A mettere il bastone tra le ruote all’andamento della congiuntura non sono solo le crisi più recenti, dalla invasione ucraina alla guerra di Gaza, che hanno alzato i costi delle materie prime alimentari e azzoppato fonti importanti di valuta come il turismo. A pesare è la struttura stessa del sistema, che si regge, in molti settori, su un sostanziale monopolio di gruppi finanziari legati alle forze armate. Dal cemento all’acciaio, fino agli elettrodomestici e alle costruzioni, la spina dorsale dell’economia è rappresentata da società di diretta emanazione dell’Esercito (che domina il campo), dell’Aviazione e della Marina. L’intreccio risale già ai tempi di Nasser, ma l’attuale capo di Stato Abdl-Fattah Al-Sisi lo ha perfezionato e reso onnipresente. Il complesso militar-industriale è fonte di corruzione e inefficienza, ma gode di inarrivabili privilegi come l’esenzione da gran parte delle tasse e degli oneri doganali e il controllo di fatto di molte amministrazioni pubbliche (spesso affidate a militari in pensione). Il risultato è quello di bloccare ogni significativo investimento nel settore privato. E di sprecare quantità inimmaginabili di soldi in progetti faraonici come la costruzione di una nuova capitale piena di grattacieli collegata al Cairo da una avveniristica monorotaia, che corre (sopraelevata, chissà perché) in pieno deserto.

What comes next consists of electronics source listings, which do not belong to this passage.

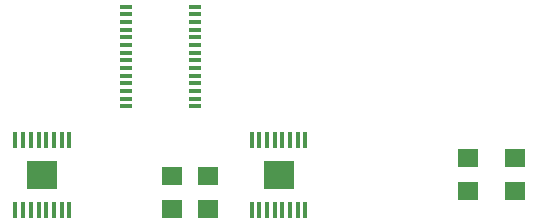
<source format=gtp>
G04 EAGLE Gerber RS-274X export*
G75*
%MOMM*%
%FSLAX34Y34*%
%LPD*%
%INSolderpaste Top*%
%IPPOS*%
%AMOC8*
5,1,8,0,0,1.08239X$1,22.5*%
G01*
%ADD10R,0.990600X0.304800*%
%ADD11R,1.803000X1.600000*%
%ADD12R,0.450000X1.400000*%
%ADD13R,2.560000X2.460000*%
%ADD14C,0.500000*%


D10*
X320822Y262250D03*
X320822Y255750D03*
X320822Y249250D03*
X320822Y242750D03*
X320822Y236250D03*
X320822Y229750D03*
X320822Y223250D03*
X320822Y216750D03*
X320822Y210250D03*
X320822Y203750D03*
X320822Y197250D03*
X320822Y190750D03*
X320822Y184250D03*
X320822Y177750D03*
X379178Y177750D03*
X379178Y184250D03*
X379178Y190750D03*
X379178Y197250D03*
X379178Y203750D03*
X379178Y210250D03*
X379178Y216750D03*
X379178Y223250D03*
X379178Y229750D03*
X379178Y236250D03*
X379178Y242750D03*
X379178Y249250D03*
X379178Y255750D03*
X379178Y262250D03*
D11*
X360000Y119220D03*
X360000Y90780D03*
X390000Y119220D03*
X390000Y90780D03*
D12*
X227250Y90500D03*
X233750Y90500D03*
X240250Y90500D03*
X246750Y90500D03*
X253250Y90500D03*
X259750Y90500D03*
X266250Y90500D03*
X272750Y90500D03*
X272750Y149500D03*
X266250Y149500D03*
X259750Y149500D03*
X253250Y149500D03*
X246750Y149500D03*
X240250Y149500D03*
X233750Y149500D03*
X227250Y149500D03*
D13*
X250000Y120000D03*
D14*
X255500Y125500D03*
D11*
X650000Y105780D03*
X650000Y134220D03*
X610000Y134220D03*
X610000Y105780D03*
D12*
X427250Y90500D03*
X433750Y90500D03*
X440250Y90500D03*
X446750Y90500D03*
X453250Y90500D03*
X459750Y90500D03*
X466250Y90500D03*
X472750Y90500D03*
X472750Y149500D03*
X466250Y149500D03*
X459750Y149500D03*
X453250Y149500D03*
X446750Y149500D03*
X440250Y149500D03*
X433750Y149500D03*
X427250Y149500D03*
D13*
X450000Y120000D03*
D14*
X455500Y125500D03*
M02*

</source>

Nel 2022 il Fondo monetario internazionale ha concesso un prestito di alcuni miliardi di dollari in cambio di un ridimensionamento del ruolo delle Forze Armate nell’economia. «Per qualche tempo Al-Sisi ha mostrato di voler mantenere gli impegni presi», spiega Alessia Melcangi, docente alla Sapienza di Roma e analista per Africa e Medio-Oriente all’Ispi di Milano. «Poi in alcuni settori dell’Esercito si sono fatti sentire i primi malumori. Le riforme sono finite in stand-by per mantenere il consenso tra gli ufficiali, che costituiscono il cuore del potere politico». La mancata attuazione delle richieste del Fmi, non sembra, però, aver contrariato l’organizzazione con sede a Washington, che in questi giorni ha spedito al Cairo una delegazione con l’incarico di negoziare un nuovo prestito. All’inizio si è parlato di tre miliardi, poi di cinque, gli analisti dell’Agenzia di rating Moody’s hanno scritto che potrebbero alla fine diventare addirittura 10. «Di solito il Fondo monetario è molto rigoroso nelle sue prescrizioni», aggiunge Melcangi. «In questo caso sembra comportarsi con molta maggiore tolleranza, sembra che si voglia evitare il peggio».

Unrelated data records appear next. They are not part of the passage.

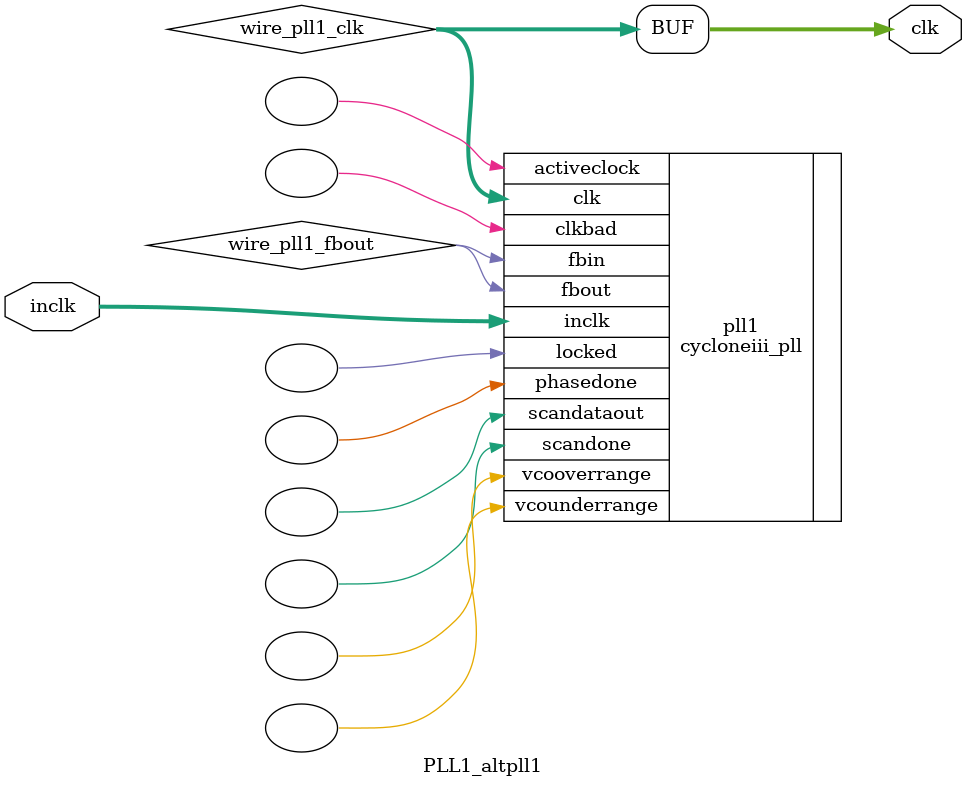
<source format=v>






//synthesis_resources = cycloneiii_pll 1 
//synopsys translate_off
`timescale 1 ps / 1 ps
//synopsys translate_on
module  PLL1_altpll1
	( 
	clk,
	inclk) /* synthesis synthesis_clearbox=1 */;
	output   [4:0]  clk;
	input   [1:0]  inclk;
`ifndef ALTERA_RESERVED_QIS
// synopsys translate_off
`endif
	tri0   [1:0]  inclk;
`ifndef ALTERA_RESERVED_QIS
// synopsys translate_on
`endif

	wire  [4:0]   wire_pll1_clk;
	wire  wire_pll1_fbout;

	cycloneiii_pll   pll1
	( 
	.activeclock(),
	.clk(wire_pll1_clk),
	.clkbad(),
	.fbin(wire_pll1_fbout),
	.fbout(wire_pll1_fbout),
	.inclk(inclk),
	.locked(),
	.phasedone(),
	.scandataout(),
	.scandone(),
	.vcooverrange(),
	.vcounderrange()
	`ifndef FORMAL_VERIFICATION
	// synopsys translate_off
	`endif
	,
	.areset(1'b0),
	.clkswitch(1'b0),
	.configupdate(1'b0),
	.pfdena(1'b1),
	.phasecounterselect({3{1'b0}}),
	.phasestep(1'b0),
	.phaseupdown(1'b0),
	.scanclk(1'b0),
	.scanclkena(1'b1),
	.scandata(1'b0)
	`ifndef FORMAL_VERIFICATION
	// synopsys translate_on
	`endif
	);
	defparam
		pll1.bandwidth_type = "auto",
		pll1.clk0_divide_by = 20,
		pll1.clk0_duty_cycle = 50,
		pll1.clk0_multiply_by = 1,
		pll1.clk0_phase_shift = "0",
		pll1.clk1_divide_by = 5000,
		pll1.clk1_duty_cycle = 50,
		pll1.clk1_multiply_by = 1,
		pll1.clk1_phase_shift = "0",
		pll1.compensate_clock = "clk0",
		pll1.inclk0_input_frequency = 50000,
		pll1.operation_mode = "normal",
		pll1.pll_type = "auto",
		pll1.lpm_type = "cycloneiii_pll";
	assign
		clk = {wire_pll1_clk[4:0]};
endmodule //PLL1_altpll1
//VALID FILE

</source>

Sul fatto che un default dell’Egitto faccia paura a molti non ci sono dubbi. Il Paese più popoloso del Medio Oriente potrebbe diventare un ulteriore elemento di destabilizzazione in una zona già martoriata. Con i relativi rischi di riposizionamenti strategici. L’altro ieri Al Sisi ha inaugurato una centrale nucleare realizzata con tecnologia russa. Poi si è collegato in videoconferenza con Putin. Che senza risparmiare sorrisi ed elogi per il partner, ha detto che si impegnerà perché la domanda di adesione del Cairo ai cosiddetti Brics, il gruppo di cui la Russia fa parte insieme ad altri colossi come India e Cina, venga accettata al più presto. Una specie di corteggiamento che il leader egiziano ha dimostrato di gradire.
In più pesano i pericoli legati a una ripresa dell’estremismo islamico. Al-Sisi è salito al potere deponendo il presidente eletto dai Fratelli Musulmani. «La parola chiave in questo caso è polarizzazione», conclude Melcangi. «La repressione è stata forte. Gli oppositori di Al-Sisi sono in galera o sono scappati in qualche Paese arabo che ha dato loro asilo. Ma tutti sono molto più radicali che in passato. E il focolaio cova sotto la cenere».